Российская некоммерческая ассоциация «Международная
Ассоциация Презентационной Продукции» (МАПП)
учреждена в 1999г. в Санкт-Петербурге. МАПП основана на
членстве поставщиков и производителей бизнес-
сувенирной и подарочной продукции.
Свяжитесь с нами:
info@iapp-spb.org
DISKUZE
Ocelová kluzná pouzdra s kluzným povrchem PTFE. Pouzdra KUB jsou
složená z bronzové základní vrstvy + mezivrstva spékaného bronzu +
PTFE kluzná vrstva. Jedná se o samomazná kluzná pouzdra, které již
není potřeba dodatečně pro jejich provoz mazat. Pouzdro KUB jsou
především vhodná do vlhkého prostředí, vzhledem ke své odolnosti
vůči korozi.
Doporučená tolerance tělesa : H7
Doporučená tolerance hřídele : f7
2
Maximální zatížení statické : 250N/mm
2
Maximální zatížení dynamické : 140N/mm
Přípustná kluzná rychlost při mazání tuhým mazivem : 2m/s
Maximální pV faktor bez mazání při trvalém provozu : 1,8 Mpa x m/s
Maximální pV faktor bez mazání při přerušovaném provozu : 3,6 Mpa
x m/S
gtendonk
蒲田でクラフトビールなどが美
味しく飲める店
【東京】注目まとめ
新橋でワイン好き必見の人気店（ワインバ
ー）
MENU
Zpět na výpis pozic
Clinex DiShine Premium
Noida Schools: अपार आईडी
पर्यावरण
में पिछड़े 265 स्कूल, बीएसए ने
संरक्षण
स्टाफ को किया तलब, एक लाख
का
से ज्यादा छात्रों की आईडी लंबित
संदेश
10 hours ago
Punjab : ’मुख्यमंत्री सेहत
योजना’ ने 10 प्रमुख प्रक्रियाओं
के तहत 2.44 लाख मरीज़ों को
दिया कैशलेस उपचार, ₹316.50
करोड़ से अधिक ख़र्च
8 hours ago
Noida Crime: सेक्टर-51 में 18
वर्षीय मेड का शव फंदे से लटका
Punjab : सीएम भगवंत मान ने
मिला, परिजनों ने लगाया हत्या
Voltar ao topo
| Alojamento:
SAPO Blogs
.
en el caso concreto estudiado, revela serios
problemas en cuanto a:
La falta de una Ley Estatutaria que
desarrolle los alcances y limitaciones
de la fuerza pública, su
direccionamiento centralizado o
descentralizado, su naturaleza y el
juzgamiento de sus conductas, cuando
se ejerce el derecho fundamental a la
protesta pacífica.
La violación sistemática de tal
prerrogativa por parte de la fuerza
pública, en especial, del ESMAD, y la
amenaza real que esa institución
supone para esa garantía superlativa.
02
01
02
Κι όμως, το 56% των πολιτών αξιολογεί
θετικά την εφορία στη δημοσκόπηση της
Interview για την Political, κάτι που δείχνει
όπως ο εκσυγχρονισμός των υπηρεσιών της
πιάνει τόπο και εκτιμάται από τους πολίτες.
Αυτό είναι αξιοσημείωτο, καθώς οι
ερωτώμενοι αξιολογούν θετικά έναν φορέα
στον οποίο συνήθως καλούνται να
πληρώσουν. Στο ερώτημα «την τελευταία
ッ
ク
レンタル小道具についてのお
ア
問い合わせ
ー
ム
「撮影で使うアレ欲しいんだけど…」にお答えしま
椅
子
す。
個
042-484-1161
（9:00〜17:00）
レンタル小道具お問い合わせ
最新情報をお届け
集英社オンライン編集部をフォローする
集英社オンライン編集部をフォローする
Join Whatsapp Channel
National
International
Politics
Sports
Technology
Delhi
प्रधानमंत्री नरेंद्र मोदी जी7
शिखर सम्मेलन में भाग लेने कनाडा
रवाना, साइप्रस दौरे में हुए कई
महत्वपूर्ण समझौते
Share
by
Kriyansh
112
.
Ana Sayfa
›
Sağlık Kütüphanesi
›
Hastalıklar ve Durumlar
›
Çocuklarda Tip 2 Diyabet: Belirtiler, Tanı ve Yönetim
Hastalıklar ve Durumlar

○ ○ ○ ○

▸ **Your goal**:
Lay out all the lines above as a JSON list of strings, one string per line, with blank lines omitted.

▸ **Output for this exercise**:
[
  "Российская некоммерческая ассоциация «Международная",
  "Ассоциация Презентационной Продукции» (МАПП)",
  "учреждена в 1999г. в Санкт-Петербурге. МАПП основана на",
  "членстве поставщиков и производителей бизнес-",
  "сувенирной и подарочной продукции.",
  "Свяжитесь с нами:",
  "info@iapp-spb.org",
  "DISKUZE",
  "Ocelová kluzná pouzdra s kluzným povrchem PTFE. Pouzdra KUB jsou",
  "složená z bronzové základní vrstvy + mezivrstva spékaného bronzu +",
  "PTFE kluzná vrstva. Jedná se o samomazná kluzná pouzdra, které již",
  "není potřeba dodatečně pro jejich provoz mazat. Pouzdro KUB jsou",
  "především vhodná do vlhkého prostředí, vzhledem ke své odolnosti",
  "vůči korozi.",
  "Doporučená tolerance tělesa : H7",
  "Doporučená tolerance hřídele : f7",
  "2",
  "Maximální zatížení statické : 250N/mm",
  "2",
  "Maximální zatížení dynamické : 140N/mm",
  "Přípustná kluzná rychlost při mazání tuhým mazivem : 2m/s",
  "Maximální pV faktor bez mazání při trvalém provozu : 1,8 Mpa x m/s",
  "Maximální pV faktor bez mazání při přerušovaném provozu : 3,6 Mpa",
  "x m/S",
  "gtendonk",
  "蒲田でクラフトビールなどが美",
  "味しく飲める店",
  "【東京】注目まとめ",
  "新橋でワイン好き必見の人気店（ワインバ",
  "ー）",
  "MENU",
  "Zpět na výpis pozic",
  "Clinex DiShine Premium",
  "Noida Schools: अपार आईडी",
  "पर्यावरण",
  "में पिछड़े 265 स्कूल, बीएसए ने",
  "संरक्षण",
  "स्टाफ को किया तलब, एक लाख",
  "का",
  "से ज्यादा छात्रों की आईडी लंबित",
  "संदेश",
  "10 hours ago",
  "Punjab : ’मुख्यमंत्री सेहत",
  "योजना’ ने 10 प्रमुख प्रक्रियाओं",
  "के तहत 2.44 लाख मरीज़ों को",
  "दिया कैशलेस उपचार, ₹316.50",
  "करोड़ से अधिक ख़र्च",
  "8 hours ago",
  "Noida Crime: सेक्टर-51 में 18",
  "वर्षीय मेड का शव फंदे से लटका",
  "Punjab : सीएम भगवंत मान ने",
  "मिला, परिजनों ने लगाया हत्या",
  "Voltar ao topo",
  "| Alojamento:",
  "SAPO Blogs",
  ".",
  "en el caso concreto estudiado, revela serios",
  "problemas en cuanto a:",
  "La falta de una Ley Estatutaria que",
  "desarrolle los alcances y limitaciones",
  "de la fuerza pública, su",
  "direccionamiento centralizado o",
  "descentralizado, su naturaleza y el",
  "juzgamiento de sus conductas, cuando",
  "se ejerce el derecho fundamental a la",
  "protesta pacífica.",
  "La violación sistemática de tal",
  "prerrogativa por parte de la fuerza",
  "pública, en especial, del ESMAD, y la",
  "amenaza real que esa institución",
  "supone para esa garantía superlativa.",
  "02",
  "01",
  "02",
  "Κι όμως, το 56% των πολιτών αξιολογεί",
  "θετικά την εφορία στη δημοσκόπηση της",
  "Interview για την Political, κάτι που δείχνει",
  "όπως ο εκσυγχρονισμός των υπηρεσιών της",
  "πιάνει τόπο και εκτιμάται από τους πολίτες.",
  "Αυτό είναι αξιοσημείωτο, καθώς οι",
  "ερωτώμενοι αξιολογούν θετικά έναν φορέα",
  "στον οποίο συνήθως καλούνται να",
  "πληρώσουν. Στο ερώτημα «την τελευταία",
  "ッ",
  "ク",
  "レンタル小道具についてのお",
  "ア",
  "問い合わせ",
  "ー",
  "ム",
  "「撮影で使うアレ欲しいんだけど…」にお答えしま",
  "椅",
  "子",
  "す。",
  "個",
  "042-484-1161",
  "（9:00〜17:00）",
  "レンタル小道具お問い合わせ",
  "最新情報をお届け",
  "集英社オンライン編集部をフォローする",
  "集英社オンライン編集部をフォローする",
  "Join Whatsapp Channel",
  "National",
  "International",
  "Politics",
  "Sports",
  "Technology",
  "Delhi",
  "प्रधानमंत्री नरेंद्र मोदी जी7",
  "शिखर सम्मेलन में भाग लेने कनाडा",
  "रवाना, साइप्रस दौरे में हुए कई",
  "महत्वपूर्ण समझौते",
  "Share",
  "by",
  "Kriyansh",
  "112",
  ".",
  "Ana Sayfa",
  "›",
  "Sağlık Kütüphanesi",
  "›",
  "Hastalıklar ve Durumlar",
  "›",
  "Çocuklarda Tip 2 Diyabet: Belirtiler, Tanı ve Yönetim",
  "Hastalıklar ve Durumlar"
]